But you do have some degree of control over the interest rates on your plastic. Explaining that is Stephanie AuWerter of SmartMoney.com, filling in this week for Ray Hennessey.
Do you know your credit score? Having a good credit score means you get the best interest rates on all sorts of loans including your mortgage, home equity loan, car loan and credit card debt. The most common credit score used is your FICO score. The score ranges from 300 to 850 and it's basically a number that summarizes all the activity on your credit report. Generally speaking a score in the mid 700s or higher is considered good. If it's lower than that, it's time to give it a boost.
You also need to understand how to get a good score. You need to pay your bills on time, but you also want to have a lot of available credit. You don't want to be maxing out your cards.
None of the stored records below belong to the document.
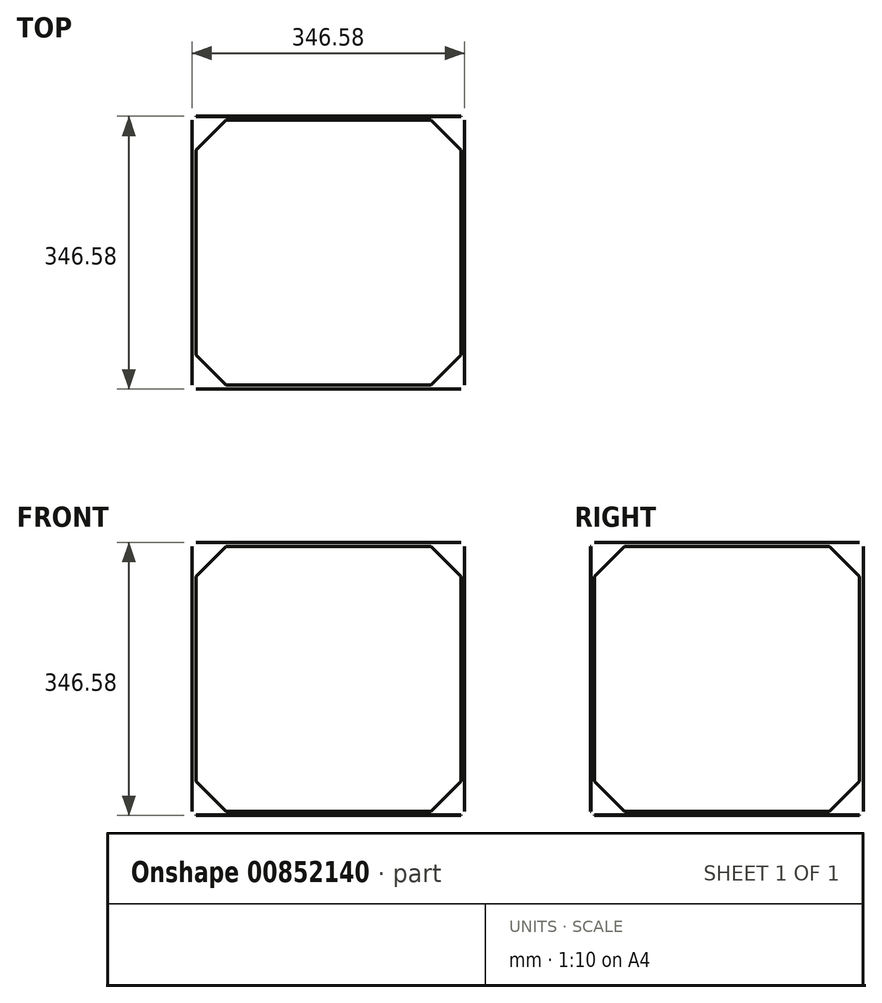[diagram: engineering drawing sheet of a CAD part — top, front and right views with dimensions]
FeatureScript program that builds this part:
annotation { "Feature Type Name" : "Feature", "Feature Type Description" : "" }
export const myFeature = defineFeature(function(context is Context, id is Id, definition is map)
    precondition{}
    {
        {
            var Q0;
            Q0=qCreatedBy(makeId("Front.planeOp"),FACE);
            var sketch = newSketch(context, id + "F0", { "sketchPlane" : qUnion([Q0])});
            skLineSegment(sketch, "E0.bottom", {"start": v(0, 0) * mm, "end": v(355.6, 0) * mm});
            skLineSegment(sketch, "E0.top", {"start": v(0, 355.6) * mm, "end": v(355.6, 355.6) * mm});
            skLineSegment(sketch, "E0.left", {"start": v(0, 0) * mm, "end": v(0, 355.6) * mm});
            skLineSegment(sketch, "E0.right", {"start": v(355.6, 0) * mm, "end": v(355.6, 355.6) * mm});
            skLineSegment(sketch, "E1", {"start": v(177.8, 0) * mm, "end": v(177.8, -32.05) * mm});
            skLineSegment(sketch, "E2", {"start": v(0, 177.8) * mm, "end": v(-57.86, 177.8) * mm});
            skSolve(sketch);
        }
        {
            var Q0;
            Q0=qCreatedBy(makeId("Front.planeOp"),FACE);
            cPlane(context, id + "F1", {"entities" : qUnion([Q0]), "cplaneType" : CPlaneType.OFFSET, "offset" : 4.76 * mm, "oppositeDirection" : true, "width" : 152.4 * mm, "height" : 152.4 * mm});
        }
        {
            var Q0;
            Q0=qCreatedBy(id+"F1.planeOp",FACE);
            var sketch = newSketch(context, id + "F2", { "sketchPlane" : qUnion([Q0])});
            skLineSegment(sketch, "E3.0", {"start": v(9.52, 15.88) * mm, "end": v(9.52, 339.72) * mm});
            skLineSegment(sketch, "E4.0", {"start": v(15.88, 346.08) * mm, "end": v(339.72, 346.08) * mm});
            skLineSegment(sketch, "E5.0", {"start": v(346.08, 15.88) * mm, "end": v(346.07, 339.72) * mm});
            skLineSegment(sketch, "E6.0", {"start": v(15.88, 9.52) * mm, "end": v(339.72, 9.52) * mm});
            skLineSegment(sketch, "E7", {"start": v(47.62, 9.53) * mm, "end": v(9.53, 47.62) * mm});
            skLineSegment(sketch, "E8.MirrorCS", {"start": v(47.63, 346.08) * mm, "end": v(9.52, 307.98) * mm});
            skLineSegment(sketch, "E9.MirrorCS", {"start": v(307.98, 9.52) * mm, "end": v(346.08, 47.63) * mm});
            skLineSegment(sketch, "E10.MirrorCS", {"start": v(307.98, 346.08) * mm, "end": v(346.08, 307.98) * mm});
            skPoint(sketch, "E11.visualSharp", {"position": v(9.52, 346.08) * mm});
            skArc(sketch, "E11.filletArc", {"start": v(15.88, 346.08) * mm, "mid": v(11.38, 344.22) * mm, "end": v(9.52, 339.72) * mm});
            skPoint(sketch, "E12.visualSharp", {"position": v(346.07, 346.08) * mm});
            skArc(sketch, "E12.filletArc", {"start": v(346.08, 339.72) * mm, "mid": v(344.22, 344.22) * mm, "end": v(339.72, 346.08) * mm});
            skPoint(sketch, "E13.visualSharp", {"position": v(346.08, 9.53) * mm});
            skArc(sketch, "E13.filletArc", {"start": v(339.72, 9.53) * mm, "mid": v(344.22, 11.38) * mm, "end": v(346.07, 15.88) * mm});
            skPoint(sketch, "E14.visualSharp", {"position": v(9.52, 9.53) * mm});
            skArc(sketch, "E14.filletArc", {"start": v(9.52, 15.88) * mm, "mid": v(11.38, 11.38) * mm, "end": v(15.88, 9.53) * mm});
            skSolve(sketch);
        }
        {
            var Q0;
            Q0=qCreatedBy(makeId("Top.planeOp"),FACE);
            cPlane(context, id + "F3", {"entities" : qUnion([Q0]), "cplaneType" : CPlaneType.OFFSET, "offset" : 25.4 * mm, "width" : 152.4 * mm, "height" : 152.4 * mm});
        }
        {
            var Q0;
            Q0=qCreatedBy(id+"F3.planeOp",FACE);
            var sketch = newSketch(context, id + "F4", { "sketchPlane" : qUnion([Q0])});
            skCircle(sketch, "E15", {"center": v(9.53, 4.76) * mm, "radius": 1.59 * mm});
            skSolve(sketch);
        }
        {
            var Q0;
            Q0=qCreatedBy(makeId("Right.planeOp"),FACE);
            var Q1;
            Q1=qCreatedBy(makeId("Front.planeOp"),FACE);
            cPlane(context, id + "F5", {"entities" : qUnion([Q0, Q1]), "cplaneType" : CPlaneType.MID_PLANE, "offset" : 25.4 * mm, "flipAlignment" : true, "width" : 152.4 * mm, "height" : 152.4 * mm});
        }
        {
            var Q0;
            {var subQ0=sQuery(id+"F2.wireOp",EDGE,"E7");Q0=makeQuery(id+"F2.imprint","IMPRINT",FACE,{"disambiguationData":[TD([[makeQuery(id+"F2.imprint","IMPRINT",EDGE,{"derivedFrom":subQ0}),-1.0]])]});}
            var Q1;
            Q1=sQuery(id+"F2.wireOp",EDGE,"E8.MirrorCS");
            extrude(context, id + "F6", {"entities" : qUnion([Q0]), "surfaceOperationType" : NewSurfaceOperationType.ADD, "surfaceEntities" : qUnion([Q1]), "depth" : 0.25 * mm, "offsetDistance" : 25.4 * mm});
        }
        {
            var Q0;
            Q0=makeQuery(id+"F6.opExtrude","SWEPT_BODY",BODY,{"disambiguationData":[OSD([sQuery(id+"F2.wireOp",EDGE,"E3.0"),sQuery(id+"F2.wireOp",EDGE,"E4.0"),sQuery(id+"F2.wireOp",EDGE,"E5.0"),sQuery(id+"F2.wireOp",EDGE,"E6.0"),sQuery(id+"F2.wireOp",EDGE,"E7"),sQuery(id+"F2.wireOp",EDGE,"E8.MirrorCS"),sQuery(id+"F2.wireOp",EDGE,"E9.MirrorCS"),sQuery(id+"F2.wireOp",EDGE,"E10.MirrorCS")])]});
            var Q1;
            Q1=makeQuery(id+"Ffpau8pWhRCDQo4_0.opSweep","SWEPT_BODY",BODY,{"disambiguationData":[OSD([sQuery(id+"F2.wireOp",EDGE,"E14.filletArc"),sQuery(id+"F4.wireOp",EDGE,"E15")])]});
            var Q2;
            Q2=qCreatedBy(id+"F5.planeOp",FACE);
            mirror(context, id + "F7", {"entities" : qUnion([Q0, Q1]), "mirrorPlane" : qUnion([Q2])});
        }
        {
            var Q0;
            Q0=qCreatedBy(makeId("Front.planeOp"),FACE);
            cPlane(context, id + "F8", {"entities" : qUnion([Q0]), "cplaneType" : CPlaneType.OFFSET, "offset" : 177.8 * mm, "oppositeDirection" : true, "width" : 152.4 * mm, "height" : 152.4 * mm});
        }
        {
            var Q0;
            Q0=makeQuery(id+"F6.opExtrude","SWEPT_BODY",BODY,{"disambiguationData":[OSD([sQuery(id+"F2.wireOp",EDGE,"E3.0"),sQuery(id+"F2.wireOp",EDGE,"E4.0"),sQuery(id+"F2.wireOp",EDGE,"E5.0"),sQuery(id+"F2.wireOp",EDGE,"E6.0"),sQuery(id+"F2.wireOp",EDGE,"E7"),sQuery(id+"F2.wireOp",EDGE,"E8.MirrorCS"),sQuery(id+"F2.wireOp",EDGE,"E9.MirrorCS"),sQuery(id+"F2.wireOp",EDGE,"E10.MirrorCS")])]});
            var Q1;
            Q1=makeQuery(id+"Ffpau8pWhRCDQo4_0.opSweep","SWEPT_BODY",BODY,{"disambiguationData":[OSD([sQuery(id+"F2.wireOp",EDGE,"E14.filletArc"),sQuery(id+"F4.wireOp",EDGE,"E15")])]});
            var Q2;
            Q2=qCreatedBy(id+"F8.planeOp",FACE);
            mirror(context, id + "F9", {"entities" : qUnion([Q0, Q1]), "mirrorPlane" : qUnion([Q2])});
        }
        {
            var Q0;
            Q0=qCreatedBy(makeId("Right.planeOp"),FACE);
            cPlane(context, id + "F10", {"entities" : qUnion([Q0]), "cplaneType" : CPlaneType.OFFSET, "offset" : 177.8 * mm, "width" : 152.4 * mm, "height" : 152.4 * mm});
        }
        {
            var Q0;
            Q0=makeQuery(id+"F7.opPattern","COPY",BODY,{"derivedFrom":makeQuery(id+"F6.opExtrude","SWEPT_BODY",BODY,{"disambiguationData":[OSD([sQuery(id+"F2.wireOp",EDGE,"E3.0"),sQuery(id+"F2.wireOp",EDGE,"E4.0"),sQuery(id+"F2.wireOp",EDGE,"E5.0"),sQuery(id+"F2.wireOp",EDGE,"E6.0"),sQuery(id+"F2.wireOp",EDGE,"E7"),sQuery(id+"F2.wireOp",EDGE,"E8.MirrorCS"),sQuery(id+"F2.wireOp",EDGE,"E9.MirrorCS"),sQuery(id+"F2.wireOp",EDGE,"E10.MirrorCS")])]}),"instanceName":"1"});
            var Q1;
            Q1=makeQuery(id+"F7.opPattern","COPY",BODY,{"derivedFrom":makeQuery(id+"Ffpau8pWhRCDQo4_0.opSweep","SWEPT_BODY",BODY,{"disambiguationData":[OSD([sQuery(id+"F2.wireOp",EDGE,"E14.filletArc"),sQuery(id+"F4.wireOp",EDGE,"E15")])]}),"instanceName":"1"});
            var Q2;
            Q2=qCreatedBy(id+"F10.planeOp",FACE);
            mirror(context, id + "F11", {"entities" : qUnion([Q0, Q1]), "mirrorPlane" : qUnion([Q2])});
        }
        {
            var Q0;
            Q0=qCreatedBy(makeId("Top.planeOp"),FACE);
            var Q1;
            Q1=qCreatedBy(makeId("Right.planeOp"),FACE);
            cPlane(context, id + "F12", {"entities" : qUnion([Q0, Q1]), "cplaneType" : CPlaneType.MID_PLANE, "offset" : 25.4 * mm, "width" : 152.4 * mm, "height" : 152.4 * mm});
        }
        {
            var Q0;
            Q0=makeQuery(id+"F7.opPattern","COPY",BODY,{"derivedFrom":makeQuery(id+"Ffpau8pWhRCDQo4_0.opSweep","SWEPT_BODY",BODY,{"disambiguationData":[OSD([sQuery(id+"F2.wireOp",EDGE,"E14.filletArc"),sQuery(id+"F4.wireOp",EDGE,"E15")])]}),"instanceName":"1"});
            var Q1;
            Q1=makeQuery(id+"F7.opPattern","COPY",BODY,{"derivedFrom":makeQuery(id+"F6.opExtrude","SWEPT_BODY",BODY,{"disambiguationData":[OSD([sQuery(id+"F2.wireOp",EDGE,"E3.0"),sQuery(id+"F2.wireOp",EDGE,"E4.0"),sQuery(id+"F2.wireOp",EDGE,"E5.0"),sQuery(id+"F2.wireOp",EDGE,"E6.0"),sQuery(id+"F2.wireOp",EDGE,"E7"),sQuery(id+"F2.wireOp",EDGE,"E8.MirrorCS"),sQuery(id+"F2.wireOp",EDGE,"E9.MirrorCS"),sQuery(id+"F2.wireOp",EDGE,"E10.MirrorCS")])]}),"instanceName":"1"});
            var Q2;
            Q2=qCreatedBy(id+"F12.planeOp",FACE);
            mirror(context, id + "F13", {"entities" : qUnion([Q0, Q1]), "mirrorPlane" : qUnion([Q2])});
        }
        {
            var Q0;
            Q0=qCreatedBy(makeId("Top.planeOp"),FACE);
            cPlane(context, id + "F14", {"entities" : qUnion([Q0]), "cplaneType" : CPlaneType.OFFSET, "offset" : 177.8 * mm, "width" : 152.4 * mm, "height" : 152.4 * mm});
        }
        {
            var Q0;
            Q0=makeQuery(id+"F13.opPattern","COPY",BODY,{"derivedFrom":makeQuery(id+"F7.opPattern","COPY",BODY,{"derivedFrom":makeQuery(id+"Ffpau8pWhRCDQo4_0.opSweep","SWEPT_BODY",BODY,{"disambiguationData":[OSD([sQuery(id+"F2.wireOp",EDGE,"E14.filletArc"),sQuery(id+"F4.wireOp",EDGE,"E15")])]}),"instanceName":"1"}),"instanceName":"1"});
            var Q1;
            Q1=makeQuery(id+"F13.opPattern","COPY",BODY,{"derivedFrom":makeQuery(id+"F7.opPattern","COPY",BODY,{"derivedFrom":makeQuery(id+"F6.opExtrude","SWEPT_BODY",BODY,{"disambiguationData":[OSD([sQuery(id+"F2.wireOp",EDGE,"E3.0"),sQuery(id+"F2.wireOp",EDGE,"E4.0"),sQuery(id+"F2.wireOp",EDGE,"E5.0"),sQuery(id+"F2.wireOp",EDGE,"E6.0"),sQuery(id+"F2.wireOp",EDGE,"E7"),sQuery(id+"F2.wireOp",EDGE,"E8.MirrorCS"),sQuery(id+"F2.wireOp",EDGE,"E9.MirrorCS"),sQuery(id+"F2.wireOp",EDGE,"E10.MirrorCS")])]}),"instanceName":"1"}),"instanceName":"1"});
            var Q2;
            Q2=qCreatedBy(id+"F14.planeOp",FACE);
            mirror(context, id + "F15", {"entities" : qUnion([Q0, Q1]), "mirrorPlane" : qUnion([Q2])});
        }
    });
You also get judged on the length of your credit history. The longer you've been using credit and the longer you've held onto your cards, the better. Applying for a lot of new credit all at once will hurt your score.
There are a few things you can do to fix a bad credit score.
First, fix any mistakes that may appear on your credit report. According to a recent study, as many as 79 percent of credit reports have errors - 25 percent of which are serious enough to potentially result in a credit denial. So take a good, hard look at your credit report.
"If you do find a mistake, notify the credit bureau," AuWerter recommends. "They then have 30 days to verify the information is correct. If it's not correct, it's coming off."
Secondly, talk to your lender. Late payments crush your credit score. The later it is, the worse the damage. But if you were late on a payment, you could ask the lender to remove it from your credit report. This is called a "goodwill adjustment."
"It is something that a lender possibly will do for some of their better costumers," explains AuWerter.
And finally, wield your cards wisely. Don't use more than 50 percent of your total credit limit. Having a credit card that's nearly maxed out with a $2,000 credit limit could hurt you more than if you have a $20,000 credit limit and $4,000 in debt. You also may want to hang on to your oldest credit card, even if you don't use it any more. The longer you have had a card, the better.